Putting off going to sleep has been discovered to be more harmful to workforce productivity and more widespread than previously believed in a new study from Utrecht University in the Netherlands.
The scientists have called this ‘bedtime procrastination’, which is essentially doing anything besides closing your eyes and going to sleep.
From the study, which surveyed 177 men and women on their sleep patterns, tendencies to procrastinate and individual lifestyles, researchers found those who have trouble resisting temptations are more likely to put off going to sleep.
“Bedtime procrastination was negatively associated with self-regulation: people who scored lower on self-regulation variables reported more bedtime procrastination,” the paper stated.

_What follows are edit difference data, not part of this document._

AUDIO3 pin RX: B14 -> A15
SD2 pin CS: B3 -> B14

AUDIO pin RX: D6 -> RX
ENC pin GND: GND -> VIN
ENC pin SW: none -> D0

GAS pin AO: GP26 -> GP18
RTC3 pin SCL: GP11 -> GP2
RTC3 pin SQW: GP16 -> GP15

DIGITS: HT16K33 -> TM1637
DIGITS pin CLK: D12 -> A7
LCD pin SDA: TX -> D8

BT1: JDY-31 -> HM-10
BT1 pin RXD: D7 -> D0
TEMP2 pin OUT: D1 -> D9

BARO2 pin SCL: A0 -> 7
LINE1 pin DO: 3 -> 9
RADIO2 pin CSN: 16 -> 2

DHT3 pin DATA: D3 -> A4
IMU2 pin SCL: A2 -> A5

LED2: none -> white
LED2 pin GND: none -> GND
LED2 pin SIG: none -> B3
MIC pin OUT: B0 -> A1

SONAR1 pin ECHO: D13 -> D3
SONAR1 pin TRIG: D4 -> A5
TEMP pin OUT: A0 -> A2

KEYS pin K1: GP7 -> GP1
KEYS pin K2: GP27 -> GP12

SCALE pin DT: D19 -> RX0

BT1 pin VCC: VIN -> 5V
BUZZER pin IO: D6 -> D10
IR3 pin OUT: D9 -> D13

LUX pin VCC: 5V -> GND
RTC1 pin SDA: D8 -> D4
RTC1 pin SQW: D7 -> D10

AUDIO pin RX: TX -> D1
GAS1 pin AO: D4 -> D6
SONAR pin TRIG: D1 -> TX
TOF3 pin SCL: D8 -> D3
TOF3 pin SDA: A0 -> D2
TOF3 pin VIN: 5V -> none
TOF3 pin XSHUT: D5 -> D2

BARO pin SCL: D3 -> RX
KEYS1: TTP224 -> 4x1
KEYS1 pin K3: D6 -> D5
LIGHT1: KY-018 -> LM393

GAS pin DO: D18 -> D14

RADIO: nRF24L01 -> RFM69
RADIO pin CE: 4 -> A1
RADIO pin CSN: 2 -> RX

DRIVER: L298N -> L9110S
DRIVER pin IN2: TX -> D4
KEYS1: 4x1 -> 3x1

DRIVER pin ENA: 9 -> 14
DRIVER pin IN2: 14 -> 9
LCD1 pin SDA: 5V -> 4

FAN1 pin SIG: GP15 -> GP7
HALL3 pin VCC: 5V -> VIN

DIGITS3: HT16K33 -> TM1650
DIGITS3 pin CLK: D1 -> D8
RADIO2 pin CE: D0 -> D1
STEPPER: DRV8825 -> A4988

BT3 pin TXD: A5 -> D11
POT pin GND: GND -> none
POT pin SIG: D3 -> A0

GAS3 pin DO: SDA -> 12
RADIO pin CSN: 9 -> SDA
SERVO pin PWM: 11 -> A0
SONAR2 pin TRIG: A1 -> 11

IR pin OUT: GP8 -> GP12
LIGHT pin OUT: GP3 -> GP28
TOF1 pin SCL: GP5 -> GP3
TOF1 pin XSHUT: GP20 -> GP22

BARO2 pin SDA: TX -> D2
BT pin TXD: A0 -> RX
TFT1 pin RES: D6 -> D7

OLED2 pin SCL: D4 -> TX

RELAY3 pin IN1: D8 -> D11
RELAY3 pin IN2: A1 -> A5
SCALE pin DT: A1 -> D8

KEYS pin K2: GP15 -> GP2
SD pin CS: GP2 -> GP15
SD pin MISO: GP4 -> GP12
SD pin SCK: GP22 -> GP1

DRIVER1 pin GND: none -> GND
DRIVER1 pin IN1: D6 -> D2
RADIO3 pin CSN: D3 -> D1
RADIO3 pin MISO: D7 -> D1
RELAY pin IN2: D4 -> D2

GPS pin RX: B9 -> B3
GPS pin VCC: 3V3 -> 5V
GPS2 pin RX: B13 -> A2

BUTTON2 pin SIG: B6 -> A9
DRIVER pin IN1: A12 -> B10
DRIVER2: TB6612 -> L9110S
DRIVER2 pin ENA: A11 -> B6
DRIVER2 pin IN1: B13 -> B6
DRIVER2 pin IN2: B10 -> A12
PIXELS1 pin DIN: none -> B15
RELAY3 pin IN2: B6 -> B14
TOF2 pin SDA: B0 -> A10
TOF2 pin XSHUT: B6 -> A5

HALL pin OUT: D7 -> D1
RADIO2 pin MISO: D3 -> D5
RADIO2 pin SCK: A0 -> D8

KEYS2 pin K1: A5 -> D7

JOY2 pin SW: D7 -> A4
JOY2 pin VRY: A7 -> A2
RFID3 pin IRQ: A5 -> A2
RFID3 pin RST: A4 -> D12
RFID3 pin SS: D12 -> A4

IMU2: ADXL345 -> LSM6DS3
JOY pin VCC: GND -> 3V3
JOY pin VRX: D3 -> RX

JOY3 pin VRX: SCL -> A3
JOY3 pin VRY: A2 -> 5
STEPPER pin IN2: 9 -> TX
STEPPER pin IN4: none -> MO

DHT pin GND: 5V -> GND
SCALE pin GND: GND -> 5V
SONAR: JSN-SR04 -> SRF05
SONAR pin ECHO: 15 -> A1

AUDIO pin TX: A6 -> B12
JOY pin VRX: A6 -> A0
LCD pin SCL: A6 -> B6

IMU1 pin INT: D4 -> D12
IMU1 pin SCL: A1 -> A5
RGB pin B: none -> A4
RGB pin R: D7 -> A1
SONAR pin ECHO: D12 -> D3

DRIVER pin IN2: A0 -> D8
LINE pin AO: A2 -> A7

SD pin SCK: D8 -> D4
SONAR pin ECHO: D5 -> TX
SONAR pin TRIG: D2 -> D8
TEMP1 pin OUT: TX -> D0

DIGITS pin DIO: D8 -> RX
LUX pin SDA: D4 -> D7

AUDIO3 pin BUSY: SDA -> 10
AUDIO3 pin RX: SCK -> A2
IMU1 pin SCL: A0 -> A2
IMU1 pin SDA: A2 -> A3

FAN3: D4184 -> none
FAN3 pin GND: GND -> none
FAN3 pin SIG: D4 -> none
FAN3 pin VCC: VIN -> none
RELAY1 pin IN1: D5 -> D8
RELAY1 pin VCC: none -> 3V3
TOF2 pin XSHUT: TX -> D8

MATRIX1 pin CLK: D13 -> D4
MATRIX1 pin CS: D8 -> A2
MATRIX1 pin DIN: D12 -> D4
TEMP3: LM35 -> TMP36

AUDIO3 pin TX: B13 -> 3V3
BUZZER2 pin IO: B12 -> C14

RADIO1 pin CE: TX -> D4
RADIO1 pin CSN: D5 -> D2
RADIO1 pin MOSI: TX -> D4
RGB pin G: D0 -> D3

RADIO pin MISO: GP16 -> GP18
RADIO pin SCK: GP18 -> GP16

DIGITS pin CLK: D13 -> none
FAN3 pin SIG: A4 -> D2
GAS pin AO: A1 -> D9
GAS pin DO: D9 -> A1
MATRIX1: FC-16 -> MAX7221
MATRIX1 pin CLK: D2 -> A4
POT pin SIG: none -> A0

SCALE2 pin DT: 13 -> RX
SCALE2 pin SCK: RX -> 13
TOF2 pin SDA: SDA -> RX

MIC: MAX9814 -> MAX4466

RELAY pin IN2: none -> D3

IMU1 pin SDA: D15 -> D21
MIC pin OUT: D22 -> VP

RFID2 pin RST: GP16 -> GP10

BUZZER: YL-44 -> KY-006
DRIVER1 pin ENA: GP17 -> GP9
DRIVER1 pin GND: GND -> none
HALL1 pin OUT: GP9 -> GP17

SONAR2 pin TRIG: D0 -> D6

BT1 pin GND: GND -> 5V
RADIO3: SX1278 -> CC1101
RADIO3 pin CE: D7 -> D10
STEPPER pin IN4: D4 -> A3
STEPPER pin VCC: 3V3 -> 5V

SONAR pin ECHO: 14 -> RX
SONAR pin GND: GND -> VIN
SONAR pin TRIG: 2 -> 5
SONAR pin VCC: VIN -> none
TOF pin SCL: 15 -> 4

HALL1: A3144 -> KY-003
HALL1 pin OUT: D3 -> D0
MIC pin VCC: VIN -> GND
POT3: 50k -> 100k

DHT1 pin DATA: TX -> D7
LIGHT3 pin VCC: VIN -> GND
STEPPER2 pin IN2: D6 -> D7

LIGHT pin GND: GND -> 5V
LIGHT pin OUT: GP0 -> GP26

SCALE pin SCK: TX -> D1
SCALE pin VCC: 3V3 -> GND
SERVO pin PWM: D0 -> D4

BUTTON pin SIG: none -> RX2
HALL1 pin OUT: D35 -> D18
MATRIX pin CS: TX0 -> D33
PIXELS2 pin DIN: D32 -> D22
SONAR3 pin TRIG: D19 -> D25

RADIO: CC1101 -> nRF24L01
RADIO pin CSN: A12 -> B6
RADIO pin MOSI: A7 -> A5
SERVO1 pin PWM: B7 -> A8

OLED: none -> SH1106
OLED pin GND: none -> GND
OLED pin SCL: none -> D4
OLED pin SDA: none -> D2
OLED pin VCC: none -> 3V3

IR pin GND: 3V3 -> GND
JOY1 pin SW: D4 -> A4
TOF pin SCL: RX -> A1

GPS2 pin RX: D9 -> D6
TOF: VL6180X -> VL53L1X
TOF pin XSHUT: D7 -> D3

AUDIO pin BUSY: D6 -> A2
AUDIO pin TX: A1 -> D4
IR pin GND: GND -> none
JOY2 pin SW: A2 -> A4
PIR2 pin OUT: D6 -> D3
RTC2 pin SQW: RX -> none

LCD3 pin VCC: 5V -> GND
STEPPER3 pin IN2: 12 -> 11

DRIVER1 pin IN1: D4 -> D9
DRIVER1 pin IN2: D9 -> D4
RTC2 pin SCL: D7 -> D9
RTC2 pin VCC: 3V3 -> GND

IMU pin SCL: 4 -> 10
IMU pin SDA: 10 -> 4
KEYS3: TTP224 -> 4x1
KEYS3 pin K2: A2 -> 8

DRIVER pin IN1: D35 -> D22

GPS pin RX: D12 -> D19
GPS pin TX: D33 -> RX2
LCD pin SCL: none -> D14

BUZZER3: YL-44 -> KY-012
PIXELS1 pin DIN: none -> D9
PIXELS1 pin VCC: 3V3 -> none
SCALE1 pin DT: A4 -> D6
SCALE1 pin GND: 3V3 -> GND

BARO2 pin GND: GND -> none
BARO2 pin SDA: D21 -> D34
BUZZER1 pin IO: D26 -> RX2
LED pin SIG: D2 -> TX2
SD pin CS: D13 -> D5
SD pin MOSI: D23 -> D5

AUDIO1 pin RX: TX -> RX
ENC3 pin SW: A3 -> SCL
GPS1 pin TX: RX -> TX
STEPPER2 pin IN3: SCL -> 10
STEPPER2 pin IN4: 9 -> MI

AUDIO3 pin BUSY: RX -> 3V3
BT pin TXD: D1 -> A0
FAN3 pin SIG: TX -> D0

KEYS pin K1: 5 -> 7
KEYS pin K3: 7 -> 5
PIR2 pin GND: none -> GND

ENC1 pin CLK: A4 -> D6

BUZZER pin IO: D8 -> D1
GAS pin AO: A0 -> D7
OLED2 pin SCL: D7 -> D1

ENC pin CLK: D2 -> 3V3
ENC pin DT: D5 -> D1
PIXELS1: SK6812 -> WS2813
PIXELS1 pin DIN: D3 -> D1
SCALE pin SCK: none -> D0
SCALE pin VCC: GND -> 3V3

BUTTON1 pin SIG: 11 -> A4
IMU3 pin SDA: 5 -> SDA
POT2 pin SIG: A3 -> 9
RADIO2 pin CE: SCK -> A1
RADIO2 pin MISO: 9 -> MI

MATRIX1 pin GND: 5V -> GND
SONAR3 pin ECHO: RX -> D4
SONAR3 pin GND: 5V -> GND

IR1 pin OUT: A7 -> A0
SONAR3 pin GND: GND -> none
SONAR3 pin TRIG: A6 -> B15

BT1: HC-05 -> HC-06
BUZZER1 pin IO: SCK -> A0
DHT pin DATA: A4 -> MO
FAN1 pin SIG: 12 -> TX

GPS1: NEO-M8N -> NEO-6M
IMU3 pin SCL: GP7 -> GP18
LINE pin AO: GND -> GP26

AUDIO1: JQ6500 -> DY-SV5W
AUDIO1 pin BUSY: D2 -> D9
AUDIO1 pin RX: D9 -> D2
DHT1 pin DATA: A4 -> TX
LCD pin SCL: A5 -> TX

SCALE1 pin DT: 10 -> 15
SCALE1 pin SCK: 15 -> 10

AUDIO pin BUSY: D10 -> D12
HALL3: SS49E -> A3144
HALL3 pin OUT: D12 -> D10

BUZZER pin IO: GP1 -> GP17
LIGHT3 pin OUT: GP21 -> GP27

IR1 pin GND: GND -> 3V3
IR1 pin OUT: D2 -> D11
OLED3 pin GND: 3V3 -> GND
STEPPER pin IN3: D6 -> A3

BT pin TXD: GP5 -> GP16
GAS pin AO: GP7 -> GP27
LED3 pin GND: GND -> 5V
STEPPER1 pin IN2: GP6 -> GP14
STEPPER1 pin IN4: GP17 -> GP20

“Moreover, self-reported bedtime procrastination was related to general reports of insufficient sleep above and beyond demographics and self-regulation.
“Bedtime procrastination appears to be a prevalent and relevant issue that is associated with getting insufficient sleep.”
The findings open up new avenues in sleep therapy and research.
Dr Floor Kroese, an assistant professor of health psychology at the university, told The Huffington Post bedtime procrastination appears to be a “very common phenomenon”, the effects and solutions to which they are still researching.
“We are currently testing these and other strategies, so hopefully in a year or so we will be able to say more about it.”